Description of problem: We see the following messages when running the autofs regression tests: /sbin/ausearch -sv no -m AVC -m USER_AVC -m SELINUX_ERR -ts 3/26/2008 10:52:50 ---- time->Wed Mar 26 10:53:30 2008 type=SYSCALL msg=audit(1206543210.581:8): arch=c000003e syscall=49 success=no exit=-13 a0=5 a1=7fff1a2c2fa0 a2=10 a3=3 items=0 ppid=5437 pid=5439 auid=4294967295 uid=0 gid=0 euid=0 suid=0 fsuid=0 egid=0 sgid=0 fsgid=0 tty=(none) ses=4294967295 comm="genhomedircon" exe="/usr/bin/python" subj=system_u:system_r:semanage_t:s0 key=(null) type=AVC msg=audit(1206543210.581:8): avc: denied { node_bind } for pid=5439 comm="genhomedircon" scontext=system_u:system_r:semanage_t:s0 tcontext=system_u:object_r:inaddr_any_node_t:s0 tclass=tcp_socket ---- time->Wed Mar 26 10:53:30 2008 type=SYSCALL msg=audit(1206543210.581:9): arch=c000003e syscall=49 success=no exit=-13 a0=5 a1=7fff1a2c2ed0 a2=10 a3=3 items=0 ppid=5437 pid=5439 auid=4294967295 uid=0 gid=0 euid=0 suid=0 fsuid=0 egid=0 sgid=0 fsgid=0 tty=(none) ses=4294967295 comm="genhomedircon" exe="/usr/bin/python" subj=system_u:system_r:semanage_t:s0 key=(null) type=AVC msg=audit(1206543210.581:9): avc: denied { name_bind } for pid=5439 comm="genhomedircon" src=951 scontext=system_u:system_r:semanage_t:s0 tcontext=system_u:object_r:hi_reserved_port_t:s0 tclass=tcp_socket ---- time->Wed Mar 26 10:53:30 2008 type=SYSCALL msg=audit(1206543210.582:10): arch=c000003e syscall=42 success=no exit=-13 a0=5 a1=7fff1a2c3130 a2=10 a3=3 items=0 ppid=5437 pid=5439 auid=4294967295 uid=0 gid=0 euid=0 suid=0 fsuid=0 egid=0 sgid=0 fsgid=0 tty=(none) ses=4294967295 comm="genhomedircon" exe="/usr/bin/python" subj=system_u:system_r:semanage_t:s0 key=(null) type=AVC msg=audit(1206543210.582:10): avc: denied { name_connect } for pid=5439 comm="genhomedircon" dest=111 scontext=system_u:system_r:semanage_t:s0 tcontext=system_u:object_r:portmap_port_t:s0 tclass=tcp_socket Version-Release number of selected component (if applicable): selinux-policy 2.4.6 125.el5 noarch selinux-policy-targeted 2.4.6 125.el5 noarch kernel 2.6.18 86.el5 x86_64 How reproducible: 100% Steps to Reproduce: 1. Run the autofs regression tests.

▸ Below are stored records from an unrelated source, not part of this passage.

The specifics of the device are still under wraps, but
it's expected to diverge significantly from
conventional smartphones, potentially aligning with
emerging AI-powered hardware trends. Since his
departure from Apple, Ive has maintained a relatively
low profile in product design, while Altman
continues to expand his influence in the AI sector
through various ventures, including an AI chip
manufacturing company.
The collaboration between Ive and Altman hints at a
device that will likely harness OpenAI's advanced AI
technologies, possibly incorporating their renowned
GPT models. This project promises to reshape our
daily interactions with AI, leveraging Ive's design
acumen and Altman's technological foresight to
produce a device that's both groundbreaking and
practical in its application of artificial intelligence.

THis is caused by you not setting the allow_ypbind boolean. setsebool -P allow_ypbind=1 Should fix.
And service ypbind start/stop will set and unset that variable. As far as I know, I shouldn't have to set it manually.
More specifically, I don't call genhomedircon, it seems to get called on my behalf when running something else (service ypbind start/stop maybe?). Dan, can you comment on this? The script in question only does a 'service ypbind start', no stop, no restart. It is also the first script in the test run to start ypbind.
Correction, we run 'service ypbind stop' first, and at that time the service was not previously running.
Yes the init script is setting the boolean but it is too late, and the AVC's actually are against the command that is setting the boolean. setsebool allow_ypbind 1 execs genhomedircon. So this is generating the AVC messages. It is better to just set the boolean permanently.